§ DATASET RECORDS
━━━━━━━━
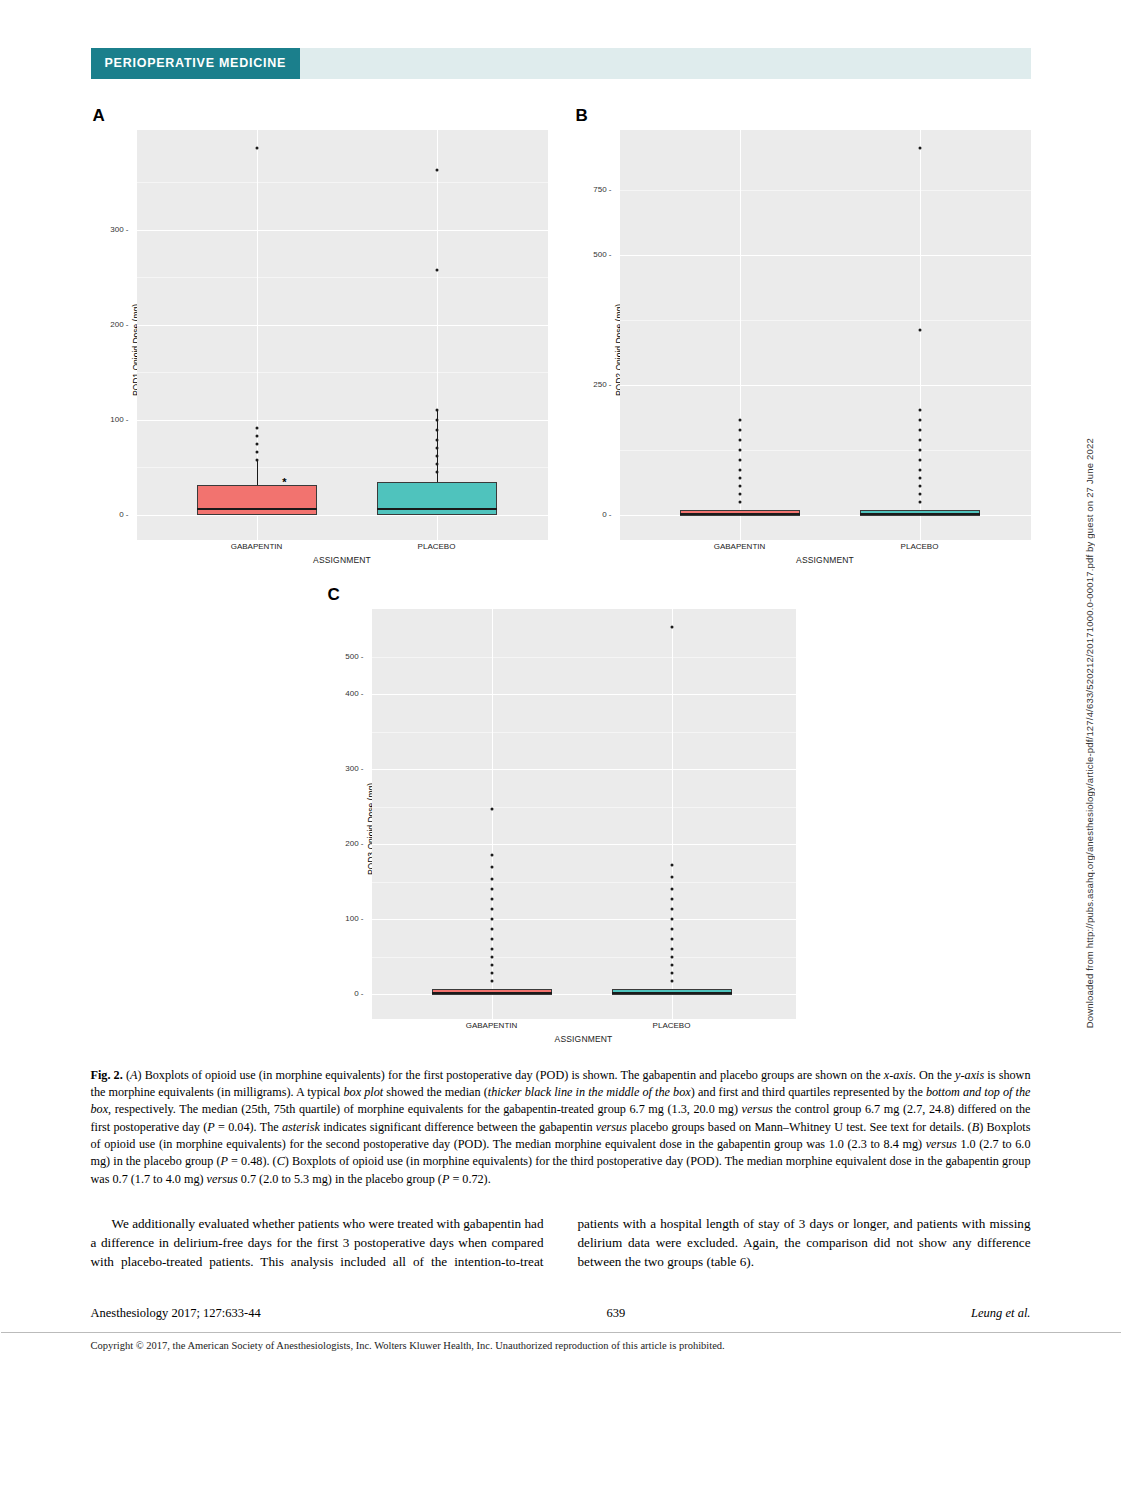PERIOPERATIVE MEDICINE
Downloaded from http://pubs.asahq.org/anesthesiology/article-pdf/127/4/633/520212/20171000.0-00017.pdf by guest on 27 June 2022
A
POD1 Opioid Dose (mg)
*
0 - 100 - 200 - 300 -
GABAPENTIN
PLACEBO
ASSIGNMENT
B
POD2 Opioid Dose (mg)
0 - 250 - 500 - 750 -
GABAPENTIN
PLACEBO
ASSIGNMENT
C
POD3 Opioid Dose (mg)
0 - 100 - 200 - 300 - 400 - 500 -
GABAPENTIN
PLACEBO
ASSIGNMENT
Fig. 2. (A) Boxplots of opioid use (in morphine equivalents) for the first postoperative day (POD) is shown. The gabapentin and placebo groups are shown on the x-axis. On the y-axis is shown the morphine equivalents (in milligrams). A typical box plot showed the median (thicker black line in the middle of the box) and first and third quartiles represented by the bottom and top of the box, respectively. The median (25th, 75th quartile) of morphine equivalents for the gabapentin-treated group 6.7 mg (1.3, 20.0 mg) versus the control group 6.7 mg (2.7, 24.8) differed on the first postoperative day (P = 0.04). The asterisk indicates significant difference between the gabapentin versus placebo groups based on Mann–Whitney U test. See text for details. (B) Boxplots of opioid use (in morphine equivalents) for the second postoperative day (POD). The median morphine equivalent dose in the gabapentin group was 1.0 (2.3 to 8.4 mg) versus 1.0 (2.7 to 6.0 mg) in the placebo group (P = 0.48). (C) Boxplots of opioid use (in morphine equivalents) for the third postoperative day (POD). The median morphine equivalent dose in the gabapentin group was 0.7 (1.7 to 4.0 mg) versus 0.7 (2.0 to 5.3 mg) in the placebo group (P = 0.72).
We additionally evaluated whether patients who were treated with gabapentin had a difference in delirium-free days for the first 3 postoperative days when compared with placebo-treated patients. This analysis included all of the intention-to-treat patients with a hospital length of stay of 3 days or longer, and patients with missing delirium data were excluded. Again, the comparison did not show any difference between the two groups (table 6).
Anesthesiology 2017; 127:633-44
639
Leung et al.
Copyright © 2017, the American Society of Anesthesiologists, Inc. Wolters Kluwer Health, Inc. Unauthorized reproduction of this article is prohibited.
━━━━━━━━
§ TASK PROMPT
Transcribe each record above exactly, leaving every picture out of the copy.

§ RESULT FOR THIS TASK
PERIOPERATIVE MEDICINE
Downloaded from http://pubs.asahq.org/anesthesiology/article-pdf/127/4/633/520212/20171000.0-00017.pdf by guest on 27 June 2022
A
POD1 Opioid Dose (mg)
*
0 - 100 - 200 - 300 -
GABAPENTIN
PLACEBO
ASSIGNMENT
B
POD2 Opioid Dose (mg)
0 - 250 - 500 - 750 -
GABAPENTIN
PLACEBO
ASSIGNMENT
C
POD3 Opioid Dose (mg)
0 - 100 - 200 - 300 - 400 - 500 -
GABAPENTIN
PLACEBO
ASSIGNMENT
Fig. 2. (A) Boxplots of opioid use (in morphine equivalents) for the first postoperative day (POD) is shown. The gabapentin and placebo groups are shown on the x-axis. On the y-axis is shown the morphine equivalents (in milligrams). A typical box plot showed the median (thicker black line in the middle of the box) and first and third quartiles represented by the bottom and top of the box, respectively. The median (25th, 75th quartile) of morphine equivalents for the gabapentin-treated group 6.7 mg (1.3, 20.0 mg) versus the control group 6.7 mg (2.7, 24.8) differed on the first postoperative day (P = 0.04). The asterisk indicates significant difference between the gabapentin versus placebo groups based on Mann–Whitney U test. See text for details. (B) Boxplots of opioid use (in morphine equivalents) for the second postoperative day (POD). The median morphine equivalent dose in the gabapentin group was 1.0 (2.3 to 8.4 mg) versus 1.0 (2.7 to 6.0 mg) in the placebo group (P = 0.48). (C) Boxplots of opioid use (in morphine equivalents) for the third postoperative day (POD). The median morphine equivalent dose in the gabapentin group was 0.7 (1.7 to 4.0 mg) versus 0.7 (2.0 to 5.3 mg) in the placebo group (P = 0.72).
We additionally evaluated whether patients who were treated with gabapentin had a difference in delirium-free days for the first 3 postoperative days when compared with placebo-treated patients. This analysis included all of the intention-to-treat patients with a hospital length of stay of 3 days or longer, and patients with missing delirium data were excluded. Again, the comparison did not show any difference between the two groups (table 6).
Anesthesiology 2017; 127:633-44
639
Leung et al.
Copyright © 2017, the American Society of Anesthesiologists, Inc. Wolters Kluwer Health, Inc. Unauthorized reproduction of this article is prohibited.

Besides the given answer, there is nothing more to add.